- **ACTIVITY**
Find the line containing "color:#fff; background: linear-gradient(#d24726,#b8341c);" in the entries below. Reproduce that line and each one after it to the end, exactly, with no other lines.
[DATA PROVIDED Boundary: Start]
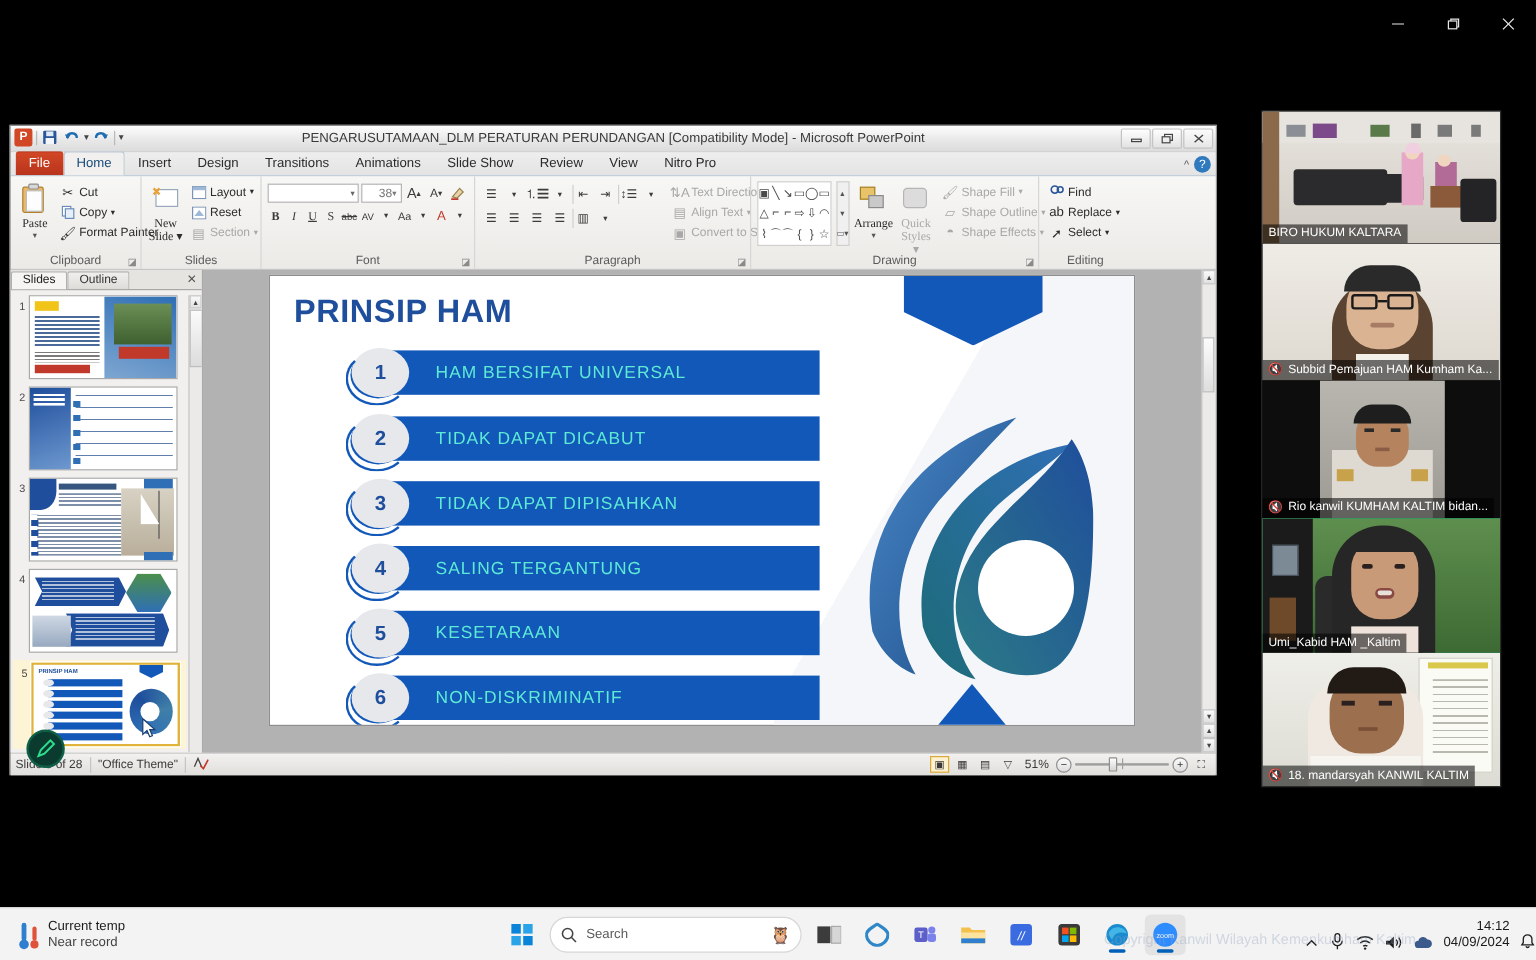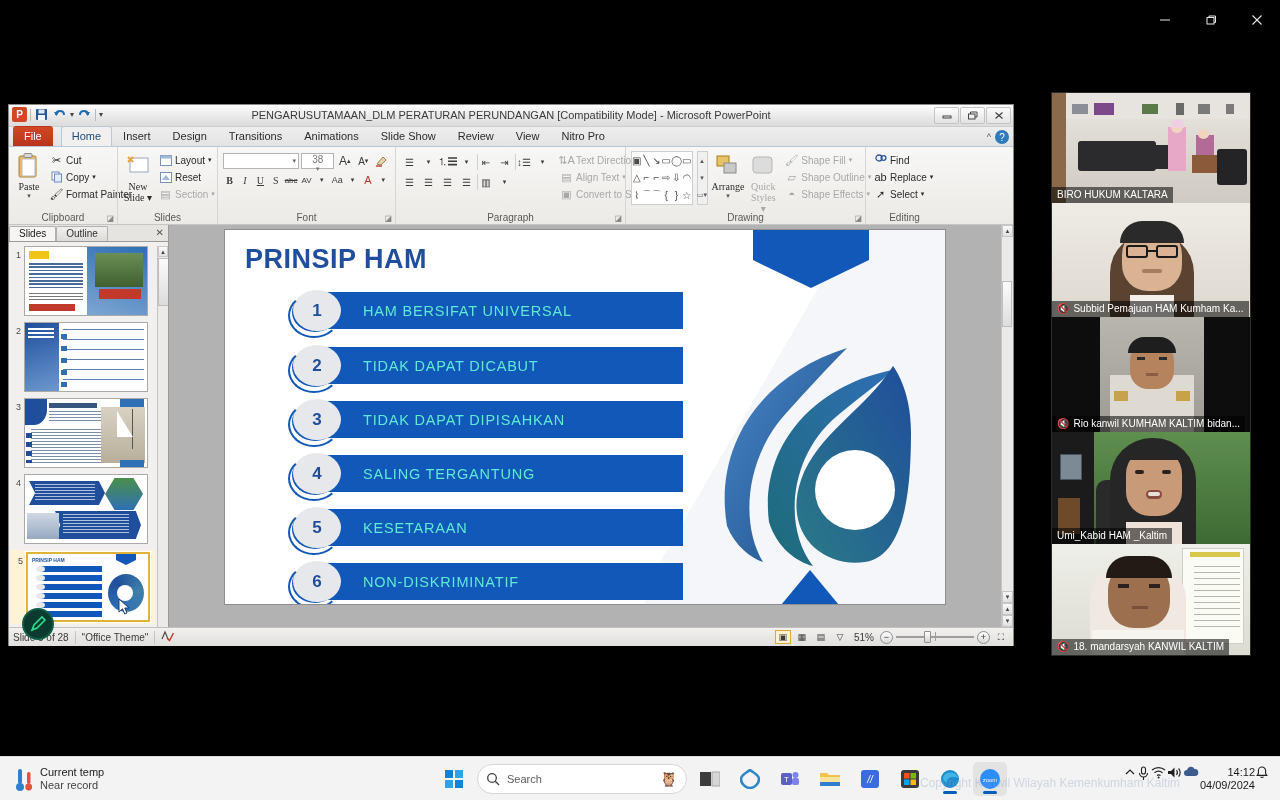--- a/index.html
+++ b/index.html
@@ -78,7 +78,7 @@
     border: 1px solid transparent; border-bottom: none; border-radius: 3px 3px 0 0;
   }
   .tab.file { background:#c0392b; color:#fff; background: linear-gradient(#d24726,#b8341c); }
-  .tab.active { background:#f1f0ee; border-color:#b9c8d8; color:#1a4a7a;margin-left:8px; }
+  .tab.active { background:#f1f0ee; border-color:#b9c8d8; color:#1a4a7a; }
   #ppt-tabs-right { position:absolute; right:4px; bottom:2px; display:flex; gap:4px; align-items:center; }
   .help-ico { width:14px;height:14px;border-radius:50%;background:#2f79bd;color:#fff;font-size:10px;display:flex;align-items:center;justify-content:center; }
   .min-rib { font-size: 9px; color:#555; }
[DATA PROVIDED Boundary: End]
- **REPLY TO THE TASK**
   .tab.file { background:#c0392b; color:#fff; background: linear-gradient(#d24726,#b8341c); }
-  .tab.active { background:#f1f0ee; border-color:#b9c8d8; color:#1a4a7a;margin-left:8px; }
+  .tab.active { background:#f1f0ee; border-color:#b9c8d8; color:#1a4a7a; }
   #ppt-tabs-right { position:absolute; right:4px; bottom:2px; display:flex; gap:4px; align-items:center; }
   .help-ico { width:14px;height:14px;border-radius:50%;background:#2f79bd;color:#fff;font-size:10px;display:flex;align-items:center;justify-content:center; }
   .min-rib { font-size: 9px; color:#555; }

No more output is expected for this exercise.